1. A solid-state composition of Formula (I):

Li(7−z−w)AβPS(6−z−w)Xz+βYw  (I);

wherein X and Y are independently selected from a group consisting of F, Cl, Br, and I;

A is selected from a group consisting of Na, K, Cs, Fr, and a combination thereof; and

0≤z≤2 and 0≤w≤2 where z+w≤2, and 0<β≤0.100.

2. The composition of claim 1, wherein the composition comprises an argyrodite crystal structure.

3. The composition of claim 1, wherein 0<β≤0.070.
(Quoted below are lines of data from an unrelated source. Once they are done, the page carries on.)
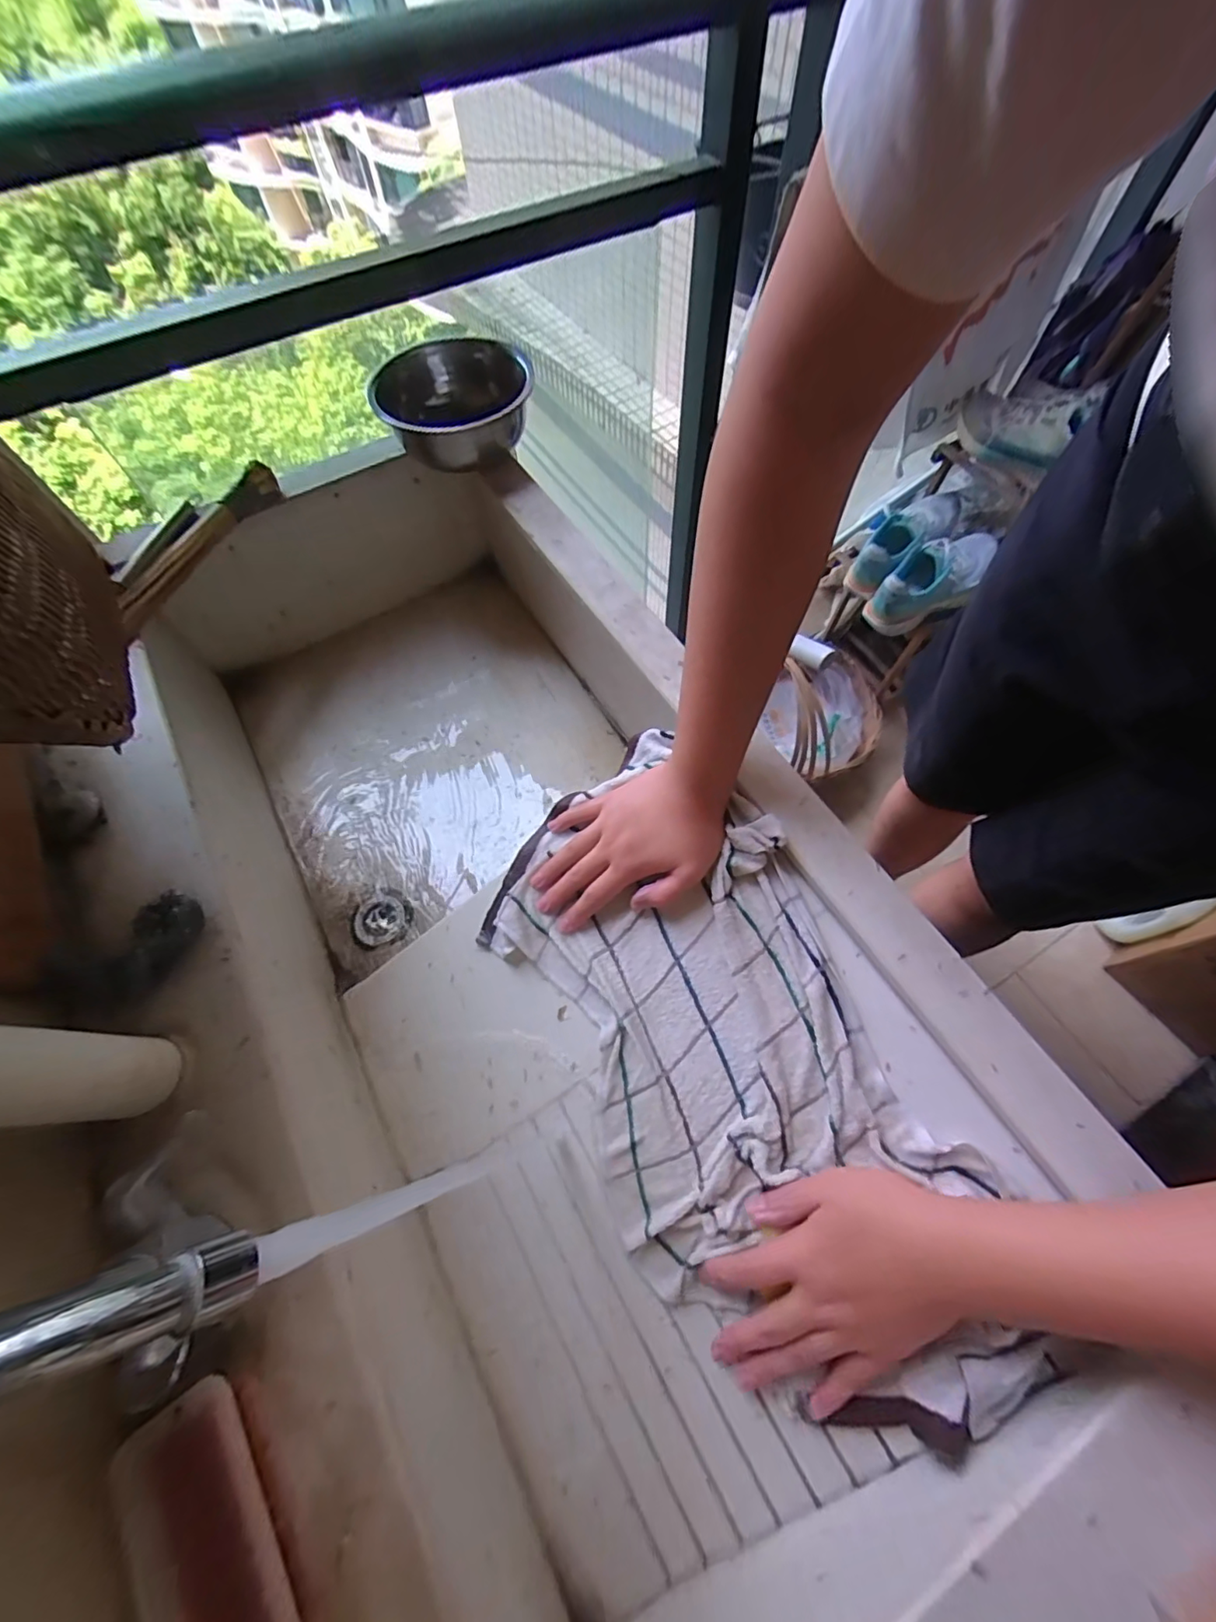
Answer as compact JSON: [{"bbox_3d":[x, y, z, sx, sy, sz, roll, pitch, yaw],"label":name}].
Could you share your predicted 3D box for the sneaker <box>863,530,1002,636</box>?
[{"bbox_3d":[0.623,-0.451,1.082,0.264,0.096,0.097,-34,66,-2],"label":"sneaker"}]

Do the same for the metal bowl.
[{"bbox_3d":[-0.181,-0.477,0.660,0.172,0.070,0.188,0,61,0],"label":"metal bowl"}]

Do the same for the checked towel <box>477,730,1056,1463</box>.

4. The composition of claim 1, wherein 0<β≤0.035.

5. The composition of claim 1, wherein 0<β≤0.010.

6. The composition of claim 1, wherein 0.010≤β≤0.070.

7. The composition of claim 1, wherein 0.020≤β≤0.090.

8. The composition of claim 1, wherein 0.050≤β≤0.100.

9. A solid state composition comprising Li3NayPS4Cly, Li7NayPS6Cly, Li7NayP3S11Cly, Li4NayPS4XCly, Li6NayPS5XCly, Li7NayP2S8XCly, or a combination thereof, wherein X is at least one halogen selected from the group consisting of F, Cl, Br, and I, and 0<y≤0.100.

10. The composition of claim 9, wherein the composition comprises an argyrodite crystal structure.

11. A solid-state composition of Formula (II):

Li(3β+7−z−w)PS(6−z−w)OβCl(β+z)Yw  (II);

wherein Y is at least one halogen selected from a group consisting of F, Cl, Br, I, and a combination thereof;

0≤z≤2, 0≤w≤2, z+w≤2; and,

0<β≤0.100.

12. The composition of claim 11, wherein the composition comprises an argyrodite crystal structure.

13. The composition of claim 11, wherein 0<β≤0.070.

14. The composition of claim 11, wherein 0<β≤0.035.

15. The composition of claim 11, wherein 0<β≤0.010.

16. The composition of claim 11, wherein 0.010≤β≤0.070.

17. The composition of claim 11, wherein 0.020≤β≤0.090.

18. The composition of claim 11, wherein 0.050≤β≤0.100.

19. An electrochemical cell comprising the composition of claim 1.

20. An electrochemical cell comprising the composition of claim 11.